Published online Jan 21, 2019. doi: 10.3748/wjg.v25.i3.356
Peer-review started: October 22, 2018
First decision: November 29, 2018
Revised: January 4, 2019
Accepted: January 9, 2019
Article in press: January 9, 2019
Published online: January 21, 2019
Mediastinal leakage (ML) is one of the most feared complications of esophagectomy. A standard strategy for its diagnosis and treatment has been difficult to establish because of the great variability in their incidence and mortality rates reported in the existing series.
To assess the incidence, predictive factors, treatment, and associated mortality rate of mediastinal leakage using the standardized definition of mediastinal leaks recently proposed by the Esophagectomy Complications Consensus Group (ECCG).
Seven Italian surgical centers (five high-volume, two low-volume) affiliated with the Italian Society for the Study of Esophageal Diseases designed and implemented a retrospective study including all esophagectomies (n = 501) with intrathoracic esophagogastric anastomosis performed from 2014 to 2017. Anastomotic MLs were defined according to the classification recently proposed by the ECCG.
Fifty-nine cases of ML were recorded, yielding an overall incidence of 11.8% (95%CI: 9.1%-14.9%). The surgical approach significantly influenced the occurrence of ML: the proportion of leakage was 10.5% and 9% after open and hybrid esophagectomy (HE), respectively, and doubled (20%) after totally minimally invasive esophagectomy (TMIE) (P = 0.016). No other predictive factors were found.
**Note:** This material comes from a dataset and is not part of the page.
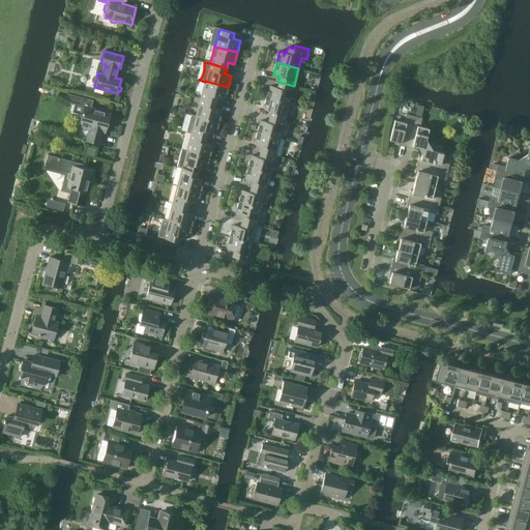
[(225,99),(228,87),(205,81),(205,82),(201,98),(215,102),(217,97),(225,99)]
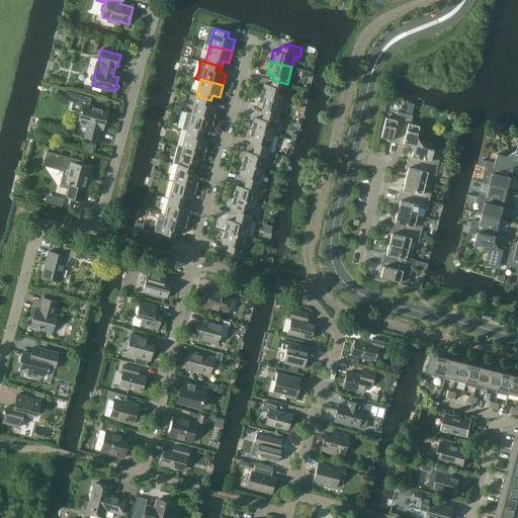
[(282,101),(287,84),(272,80),(270,86),(264,84),(261,95),(282,101)]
The 30- and 90-d overall mortality rates were 1.4% and 3.2%, respectively; the 30- and 90-d leak-related mortality rates were 5.1% and 10.2%, respectively; the 90-d mortality rates for TMIE and HE were 5.9% and 1.8%, respectively. Endoscopy was the first-line treatment in 49% of ML cases, with the need for retreatment in 17.2% of cases. Surgery was needed in 44.1% of ML cases. Endoscopic treatment had the lowest mortality rate (6.9%). Removal of the gastric tube with stoma formation was necessary in 8 (13.6%) cases.
The incidence of ML after esophagectomy was high mainly in the TMIE group. However, the general and specific (leak-related) mortality rates were low. Early treatment (surgical or endoscopic) of severe leaks is mandatory to limit related mortality.
Core tip: Anastomotic mediastinal leaks represent one of the most feared complications of esophageal resection. The incidence of mediastinal leaks and their associated mortality rates are reported with great variability, and a standard strategy for the diagnosis and treatment has been difficult to establish. Data on all esophagectomies performed in seven Italian centers from 2014 to 2017 were collected and analyzed. The two take-home messages of our multicenter retrospective study are as follows: (1) the surgical approach significantly influenced the rate of mediastinal leaks, with the highest leakage rate occurring after totally minimally invasive esophagectomy and lowest rate occurring after hybrid esophagectomy; and (2) early (surgical or endoscopic) treatment of mediastinal leaks is an essential tool to address this complication and prevent other major complications of esophagectomy.